— 抜き出した文章 —
——————————
もし、これらの(今述べたばかりの)ことを(あなたが)心の中で考えることを望むならば、私とあなたと彼らから煩わしさを取り除くだろう。

 

(古典の鑑賞)

テレンティウス「兄弟」の一節(第五幕第三場)でした。図書館で借りてきた「ローマ喜劇集5」(京都大学学術出版会)に集録の「兄弟」(山下先生の翻訳されたものでした!)を拝読しました。

「デメア、このことは、よくよく考えてみれば、わしやあんた、それに二人の息子の厄介ごとを、みんなまとめて解決してくれるんだ。」(原文「haec si uoles in animo uere cogitare, Demea, et mihi et tibi et illis dempseris molestiam.」The Latin Libraryより)

私は一人っ子なので、兄弟の間の感情の機微がわかりませんが、それでも、老兄弟、デメア(兄)とミキオ(弟)の兄弟ならではの本音トークを、まるで現代劇のように、楽しませていただきました。

haec(これらのこと)とは、いろいろ厄介ごとがあって、お金も無駄にしたけど、それは私(ミキオ)がすべて何とかするので、それでいいだろう?と、ミキオがデメアの憤りを沈めようとした文脈です。

そう言われると、「金の話はどうでもいい」と言いたくなるのが人情というもの。「だいだい、おまえのそういう態度が、一家を破滅させないか心配なんだ」(意訳)と切り返します。このあたり、いかにも兄弟げんかにありそうなリアリティがあって、とても楽しめました。
——————————
— データ一覧 —
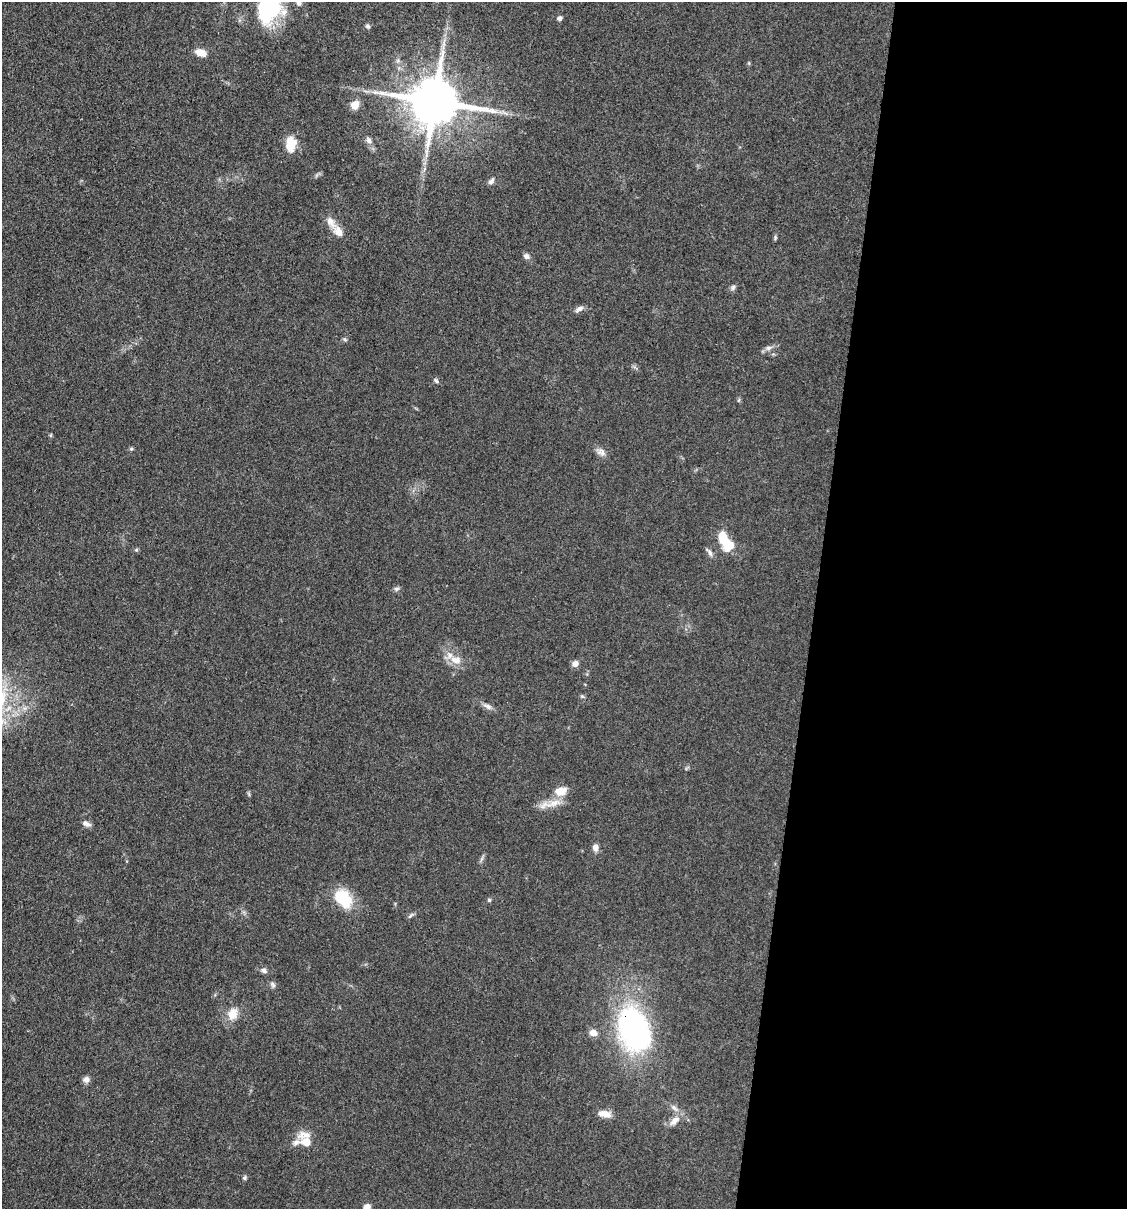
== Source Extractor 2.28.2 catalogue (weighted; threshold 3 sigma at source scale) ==
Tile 12 of 4 x 4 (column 4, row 3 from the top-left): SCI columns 3609-4733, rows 1208-2414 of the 4848 x 4827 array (HDU 1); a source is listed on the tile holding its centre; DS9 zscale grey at full resolution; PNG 1129 x 1211 px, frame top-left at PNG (2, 2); no overlay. Shown black and unused: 28% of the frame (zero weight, under 3 of 4 exposures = <1% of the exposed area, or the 3 px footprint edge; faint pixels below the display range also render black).
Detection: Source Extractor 2.28.2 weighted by HDU 2 'WHT'; one run over the whole footprint, this tile lists its part. Background 0.0764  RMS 0.0059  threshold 0.0266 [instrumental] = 3 sigma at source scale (4.5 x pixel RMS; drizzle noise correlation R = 1.50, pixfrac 1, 0.05/0.05 arcsec/px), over >= 5 px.
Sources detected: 51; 1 inside a brighter object's white glare — not listed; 1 inside a brighter listed object's ellipse — not listed separately; the other 49 listed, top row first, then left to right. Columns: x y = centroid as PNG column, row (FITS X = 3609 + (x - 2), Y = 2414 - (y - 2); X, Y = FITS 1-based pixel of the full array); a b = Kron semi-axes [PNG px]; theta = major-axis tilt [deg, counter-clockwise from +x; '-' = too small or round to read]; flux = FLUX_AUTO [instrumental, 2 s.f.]
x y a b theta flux
299 3 7 7 - 1.8
269 9 30 24 62 51
559 18 6 5 - 1.8
367 26 6 5 - 1.1
201 53 13 8 -21 5.4
435 102 14 12 -10 3500
355 105 10 9 - 5.7
505 113 11 3 -29 1.7
369 140 10 7 -52 2.5
291 143 17 10 -90 12
491 181 10 5 60 1.9
338 232 14 9 -59 5.8
775 237 7 3 -90 0.86
527 256 8 6 -34 2.1
733 287 8 6 73 1.4
579 309 12 6 30 2.4
345 339 6 4 -2 0.92
769 348 10 6 17 2.3
436 381 7 5 -49 1.1
50 435 5 4 - 0.72
131 449 6 4 -69 0.9
601 452 13 9 -14 3.2
727 544 15 13 -86 14
136 550 5 5 - 0.86
710 553 12 6 -68 2
396 589 8 5 7 1.3
456 660 17 11 -10 6.9
575 663 8 7 - 2.9
582 696 6 4 -19 0.85
487 706 14 6 -29 2.7
561 791 14 10 8 8.4
553 803 27 8 17 7.6
86 824 12 6 -23 2.2
595 847 8 6 87 3.5
343 898 25 18 -49 19
489 900 5 5 - 0.81
410 916 10 4 45 1.2
264 971 9 6 -21 2
273 984 9 6 -51 1.6
233 1014 18 14 72 8.1
634 1030 58 38 -68 120
593 1033 8 7 - 4.2
86 1080 8 8 - 2.6
674 1108 12 6 -45 2.7
605 1114 15 8 -9 6
674 1121 18 9 43 5.1
305 1141 12 10 -34 19
244 1178 5 5 - 1.1
367 1207 7 6 - 3.5
Overlapping masked pixels (flux is a lower limit): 1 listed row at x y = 634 1030
Isophote crosses this tile's border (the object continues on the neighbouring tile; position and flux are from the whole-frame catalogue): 3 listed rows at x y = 299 3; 269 9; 367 1207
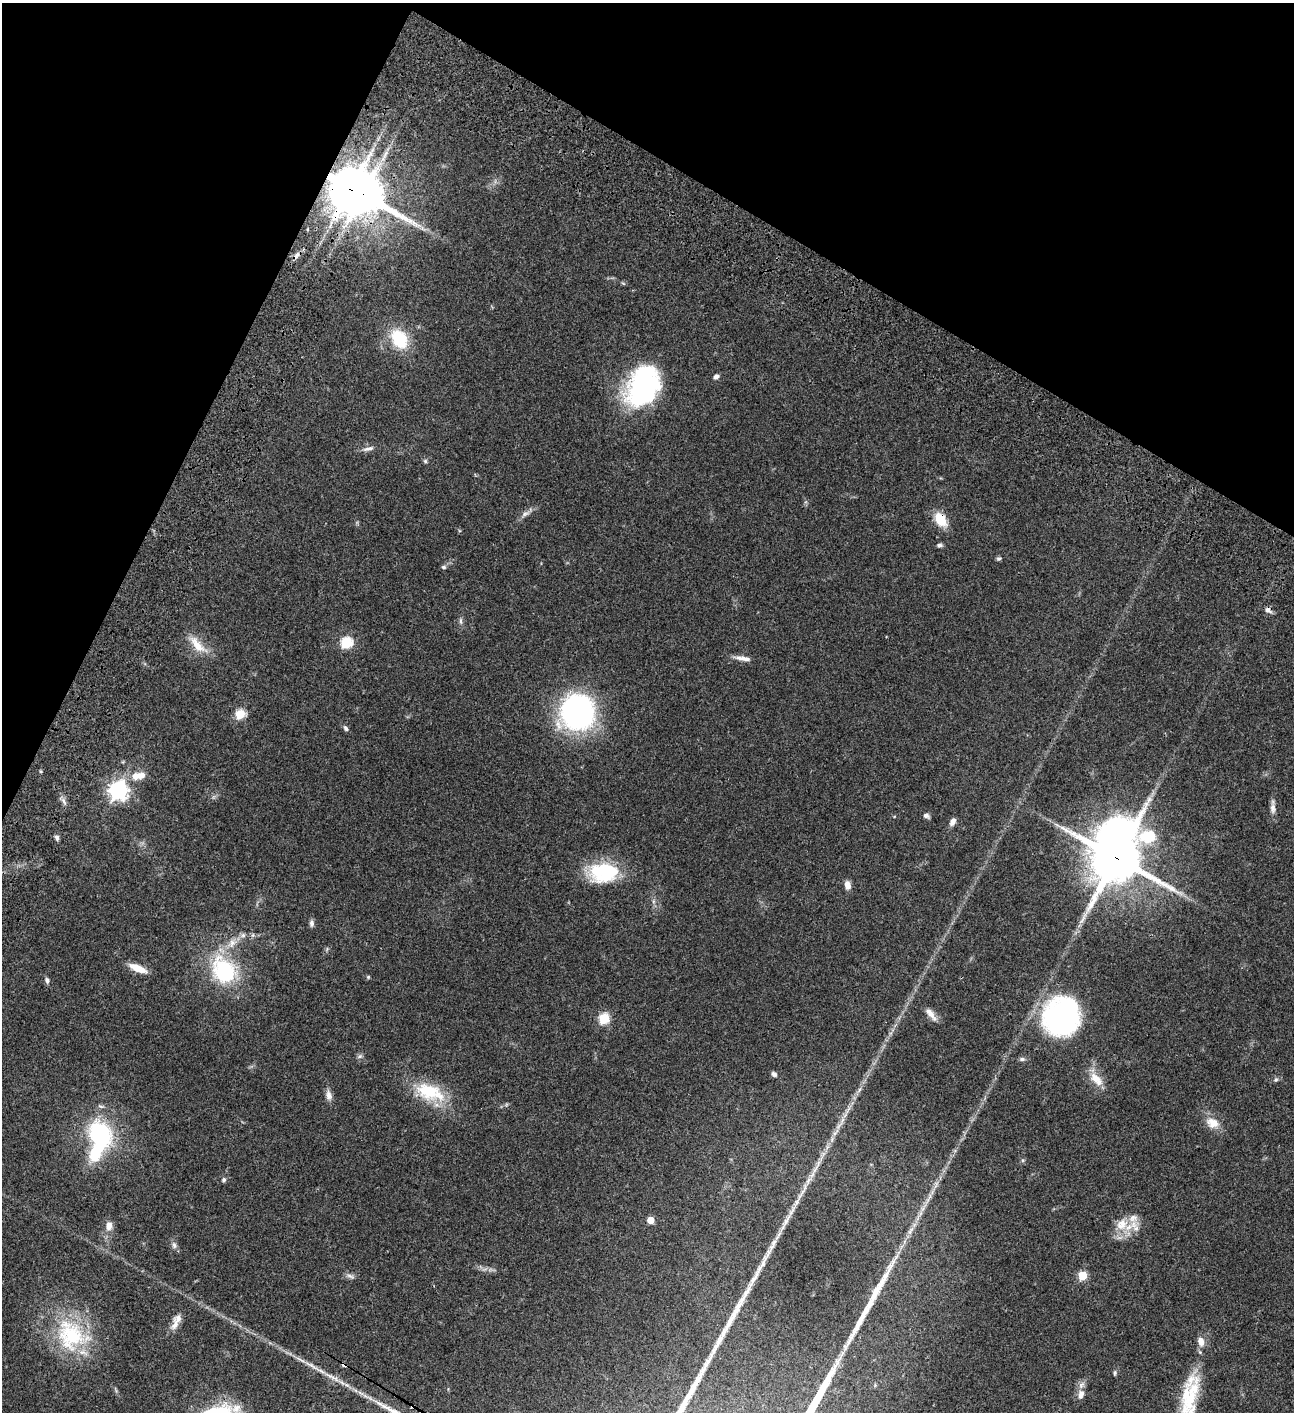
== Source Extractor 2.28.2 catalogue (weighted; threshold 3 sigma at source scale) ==
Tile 2 of 4 x 4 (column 2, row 1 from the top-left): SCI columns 1797-3088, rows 4432-5841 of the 6049 x 6047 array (HDU 1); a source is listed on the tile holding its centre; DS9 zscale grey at full resolution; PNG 1296 x 1414 px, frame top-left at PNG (2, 3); no overlay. Shown black and unused: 22% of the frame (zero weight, under 3 of 4 exposures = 13% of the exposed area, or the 3 px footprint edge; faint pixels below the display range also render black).
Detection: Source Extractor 2.28.2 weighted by HDU 2 'WHT'; one run over the whole footprint, this tile lists its part. Background 0.0655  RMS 0.0059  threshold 0.0266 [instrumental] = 3 sigma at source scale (4.5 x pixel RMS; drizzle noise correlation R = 1.50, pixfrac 1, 0.05/0.05 arcsec/px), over >= 5 px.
——————————
— やること A —
抜き出した文章に名前が出てくる人物を、全員挙げてください。
— やること B —
抜き出した文章を、「もし、これらの(今述べたばか」という言葉のあるところから書き始め、「molestiam.」The Latin Libraryより)」まで来たら止めて、一字も変えずに写してください。

— 正しい答え A —
テレンティウス、山下先生、デメア、ミキオ

— 正しい答え B —
もし、これらの(今述べたばかりの)ことを(あなたが)心の中で考えることを望むならば、私とあなたと彼らから煩わしさを取り除くだろう。

 

(古典の鑑賞)

テレンティウス「兄弟」の一節(第五幕第三場)でした。図書館で借りてきた「ローマ喜劇集5」(京都大学学術出版会)に集録の「兄弟」(山下先生の翻訳されたものでした!)を拝読しました。

「デメア、このことは、よくよく考えてみれば、わしやあんた、それに二人の息子の厄介ごとを、みんなまとめて解決してくれるんだ。」(原文「haec si uoles in animo uere cogitare, Demea, et mihi et tibi et illis dempseris molestiam.」The Latin Libraryより)